When I have to go through someone else's code, I start off by assuming that their comments were bad and delete all but a few of them. They may not actually be bad, but it saves me the time I'd spend separating bad comments from good ones, and I can always refer to the last version in CVS if I need to check on old comments. In general, I've seen the following types of comments:
- Useless comments - they explain what a particular piece of code does
- Obsolete comments - the code changed but the comments didn't
- Mental notes - they explain why a particular piece of code does what it does
- Reminders - FIXME/TODO comments
The first type is largely useless. The code is either very obvious in what it does, in which case the comment is not needed, or it's not, in which case it should be rewritten. One of the rules from the Elements of Programming Style goes thus:
Don't comment bad code, rewrite itIt's #63 if you care, while #69 says:
Don't over-commentThe next type is worse than useless, it slows you down in your understanding of the code. Delete and take note of rule #61:
Make sure comments and code agreeThe third type of comment is useful in understanding a block of code and the thought process that went into it, and is also useful in knowing how to rewrite/optimise that code. Some developers may prefer to push this kind of comment out to bugzilla and link to it in the code. Either way works. I generally leave these comments around or rewrite them depending on what I'm doing to the code they affect. Rule #62 says:
Don't just echo the code with comments - make every comment countThis is how you make it count.

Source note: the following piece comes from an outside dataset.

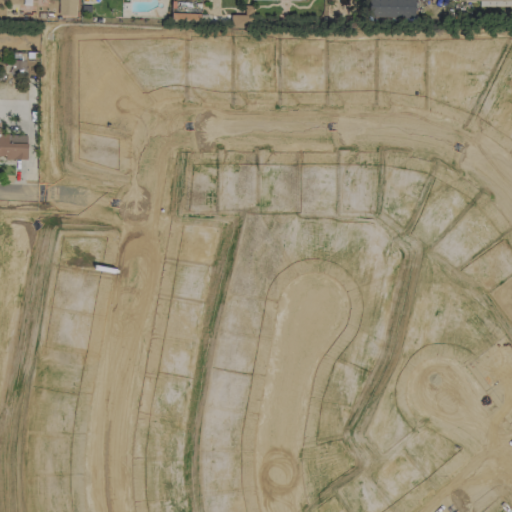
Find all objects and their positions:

Reminders, IMO, are better suited to bugzilla with the bug number noted in the code. This is so mainly because bugzilla sends out reminders while your code doesn't. If I can, I'll fix the relevant code, or delete the comment if no longer pertinent (these kinds of comments tend to hang around for several years without anyone noticing).
Oh, and just in case someone wanted to counter #2 by saying that sometimes you need to write obscure code to be efficient, or because it was a smart way to do something, I present to you rules #1, #2 and #5:
Write clearly - don't be too clever
Say what you mean, simply and directly
Write clearly - don't sacrifice clarity for "efficiency"So, have fun commenting your code, have a dialogue with your readers, or think of it as a mini blog about the code, but make sure you make your comments useful or fun. If you're interested in the quick summary of the Elements of Programming Style, grab the fortune cookie file.